The 2 parts of innovation.

Usually discussion about innovation focuses on the new stuff, the things that have, or need to change to deliver a changed outcome.

During a discussion recently about “green electricity” in Australia, specifically solar power, it struck me that the costs of the Photo Voltaic panels was dropping rapidly, and is the focus of most of the activity, and certainly all the publicity. By contrast, all the surrounding elements of the value chain necessary to deliver the innovative technology, the processes to source parts, deliver, maintain and install the cells, and link them to the existing grid, were all going up in price, more than offsetting the benefits of the drop in price of the core technology.

Innovation is only of any value when it is delivered, when the benefits flow, and usually the “delivery” is a forgotten element of the whole process during the hype.

Down in the weeds.

Curiosity may have killed the cat, but it is the driver of everything that contributes to improvement. Doesn’t matter if it is improvement in a factory, using the “5 why” tool, or some question, the answer to which advances our knowledge of space. The driver is curiosity, and the result, the potential to be better, to know more, to deliver benefit.

For a marketer, being curious should be second nature, but how long since you sat one-on-one with a customer and sought direct feedback on how your product performs Vs the competition?, why they bought it?, how could it be improved?, what job was it really doing? And so on.
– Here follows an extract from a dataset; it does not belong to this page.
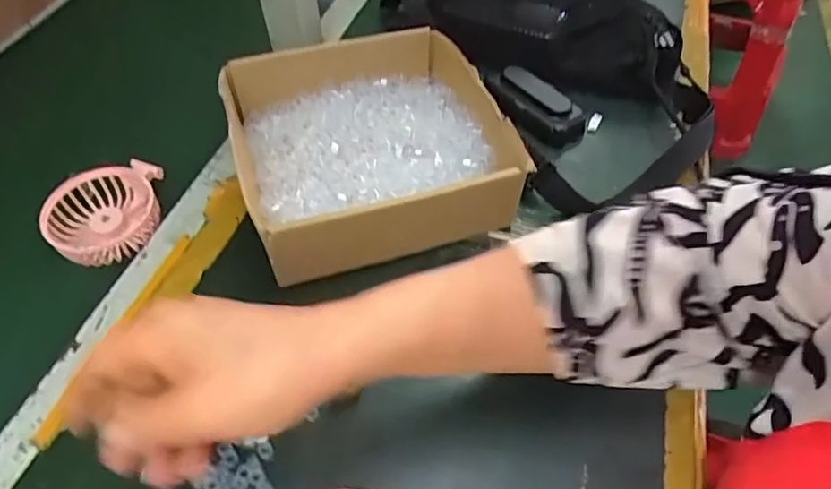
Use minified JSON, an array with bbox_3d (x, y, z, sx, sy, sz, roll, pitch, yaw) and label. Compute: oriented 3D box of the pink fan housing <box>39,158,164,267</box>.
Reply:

It is one thing to absorb research reports, dig through the numbers, engage in esoteric conversations about innovation, and understand at a macro level the things that contribute to success, but it is something entirely different to get down in the weeds with your customers.

Groups need a purpose

It is a pretty simple observation that for a group to act collectively,  there must be a strong central reason for them to do so. The larger the group, the more difficult it becomes to maintain this sense of collaborative security, and more and more dissention to individual decisions occurs.
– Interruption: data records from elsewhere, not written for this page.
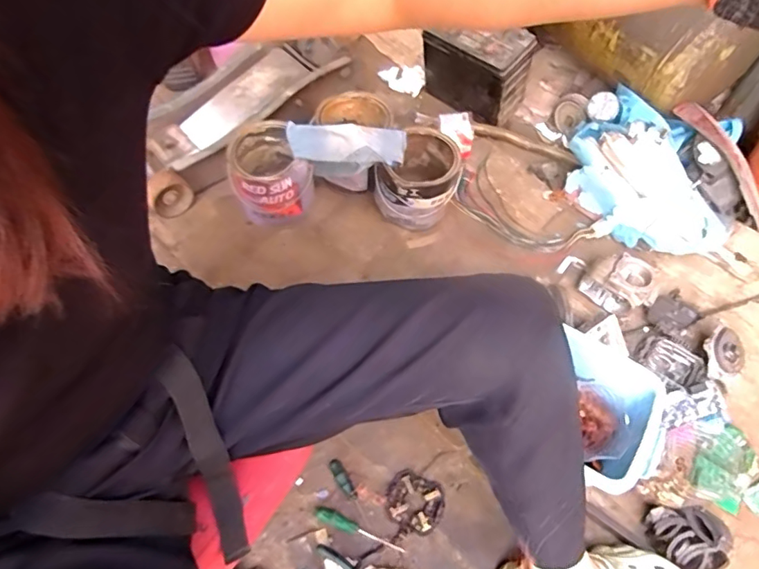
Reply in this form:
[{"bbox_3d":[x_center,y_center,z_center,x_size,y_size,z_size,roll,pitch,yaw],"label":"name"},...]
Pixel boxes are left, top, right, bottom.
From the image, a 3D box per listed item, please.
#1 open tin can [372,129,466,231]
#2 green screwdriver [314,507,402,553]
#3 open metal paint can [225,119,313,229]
[{"bbox_3d":[0.083,-0.219,1.034,0.156,0.149,0.169,1,58,-1],"label":"open tin can"},{"bbox_3d":[-0.032,0.368,0.733,0.140,0.019,0.020,20,60,11],"label":"green screwdriver"},{"bbox_3d":[-0.231,-0.222,1.032,0.151,0.155,0.176,-27,62,-17],"label":"open metal paint can"}]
For this reason, for large groups to be successful there must be a very strong purpose into which all members “buy” and that has the effect of enabling them to deal with the individual decisions they may not like for the sake of the central purpose, so long as there has been due process exercised in the decision making process.

Consider the difference between the disregard generally apparent towards our political parties, and the high regard we have for the ideals of a group like the Salvation Army, irrespective of what we may think about their position on spirituality, and the music they play on the corner on  Saturday morning. 

Change by threes

    Creating change in any organisation is a huge challenge to the capacity of an organsations leadership. Over many years of assisting in all sorts of projects, I observe it often tends to become overly complicated, perhaps over-intellectualised, so I have a simple 3 part framework that seems to work, and when a project wavers, it offers a grounding.

  1. Determine and articulate what needs to change, and why
  2. Agree and clearly communicate what it needs to change to, and what the end point looks like
  3. Build a program based on 1 and 2 against which you can drive the change, and measure progress.
  4. This framework appears to work as well for a small change to a part of a processing line to  an organisation wide culture change.

    However, the danger is that the change by threes approach is inconsistent with the need to embed a hunger for continuous improvement which is a journey for which there is no end point, into the culture, so leadership is crucial. 

Freedom of whose press?

That democratic cliché “freedom of the press” is a bit misleading, because to be able to exercise it, you needed to own or control the capital equipment and distribution channel to get your message out, so clearly this freedom was limited to a very few.

However, freedom of the press has an entirely new dimension, as now anyone can publish, you just need a computer and a weblog account. Of course, you still have to get people to engage with what is written, but you can put it out there easily and cheaply.

This change in the balance of power is the most compelling change in the nature of news gathering and dissemination process since the invention of the printing press, and it is pretty clear that the “old” press is struggling with commercial sustainability, whilst on the flip side, the views on the web need a greater  level of skepticism than the Financial Review.

Freedom of the press, and freedom of speech are now pretty much the same thing in most places around the world, we just need to be careful about believing what we read.